You can change things like the parameters, or customize the preprompt to better suit your needs. You can also add more models by adding more objects to the array, with different preprompts for example.

Running your own models using a custom endpoint

If you want to, instead of hitting models on the Hugging Face Inference API, you can run your own models locally.

A good option is to hit a text-generation-inference endpoint. This is what is done in the official Chat UI Spaces Docker template for instance: both this app and a text-generation-inference server run inside the same container.

To do this, you can add your own endpoints to the MODELS variable in .env.local, by adding an "endpoints" key for each model in MODELS.


{
// rest of the model config here
"endpoints": [{"url": "https://HOST:PORT/generate_stream"}]
}

If endpoints is left unspecified, ChatUI will look for the model on the hosted Hugging Face inference API using the model name.

Custom endpoint authorization

Basic and Bearer

Custom endpoints may require authorization, depending on how you configure them. Authentication will usually be set either with Basic or Bearer.

For Basic we will need to generate a base64 encoding of the username and password.
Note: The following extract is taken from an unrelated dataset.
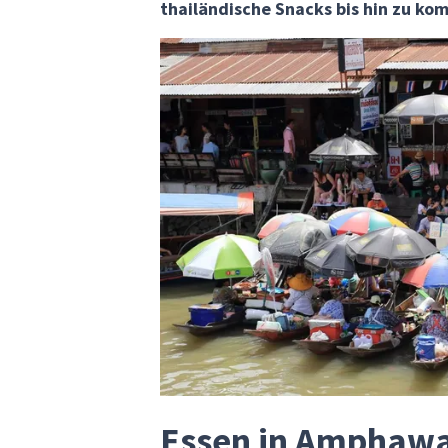
thailändische Snacks bis hin zu ko
Essen in Amphaw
echo -n "USER:PASS" | base64

VVNFUjpQQVNT

For Bearer you can use a token, which can be grabbed from here.

You can then add the generated information and the authorization parameter to your .env.local.


"endpoints": [
{
"url": "https://HOST:PORT/generate_stream",
"authorization": "Basic VVNFUjpQQVNT",
}
]

Amazon SageMaker

You can also specify your Amazon SageMaker instance as an endpoint for chat-ui. The config goes like this:

"endpoints": [
    {
      "host" : "sagemaker",
      "url": "", // your aws sagemaker url here
      "accessKey": "",
      "secretKey" : "",
      "sessionToken": "", // optional
      "weight": 1
    }

You can get the accessKey and secretKey from your AWS user, under programmatic access.

Client Certificate Authentication (mTLS)

Custom endpoints may require client certificate authentication, depending on how you configure them. To enable mTLS between Chat UI and your custom endpoint, you will need to set the USE_CLIENT_CERTIFICATE to true, and add the CERT_PATH and KEY_PATH parameters to your .env.local. These parameters should point to the location of the certificate and key files on your local machine. The certificate and key files should be in PEM format. The key file can be encrypted with a passphrase, in which case you will also need to add the CLIENT_KEY_PASSWORD parameter to your .env.local.
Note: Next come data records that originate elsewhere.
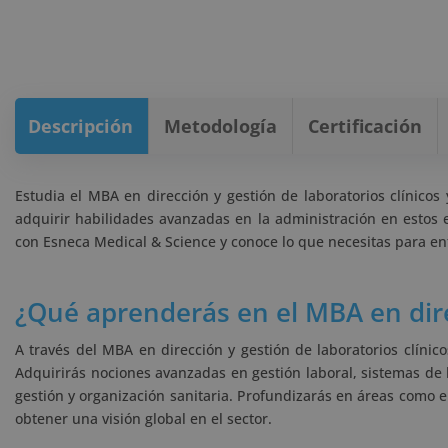
Descripción
Metodología
Certificación
Estudia el MBA en dirección y gestión de laboratorios clínicos 
adquirir habilidades avanzadas en la administración en estos es
con Esneca Medical & Science y conoce lo que necesitas para en
¿Qué aprenderás en el MBA en direc
A través del MBA en dirección y gestión de laboratorios clíni
Adquirirás nociones avanzadas en gestión laboral, sistemas de l
gestión y organización sanitaria. Profundizarás en áreas como el
obtener una visión global en el sector.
If you're using a certificate signed by a private CA, you will also need to add the CA_PATH parameter to your .env.local. This parameter should point to the location of the CA certificate file on your local machine.

If you're using a self-signed certificate, e.g. for testing or development purposes, you can set the REJECT_UNAUTHORIZED parameter to false in your .env.local. This will disable certificate validation, and allow Chat UI to connect to your custom endpoint.

Models hosted on multiple custom endpoints

If the model being hosted will be available on multiple servers/instances add the weight parameter to your .env.local. The weight will be used to determine the probability of requesting a particular endpoint.


"endpoints": [
{
"url": "https://HOST:PORT/generate_stream",
"weight": 1
}
{
"url": "https://HOST:PORT/generate_stream",
"weight": 2
}
...
]

Deploying to a HF Space

Create a DOTENV_LOCAL secret to your HF space with the content of your .env.local, and they will be picked up automatically when you run.

Building

To create a production version of your app:

npm run build

You can preview the production build with npm run preview.

To deploy your app, you may need to install an adapter for your target environment.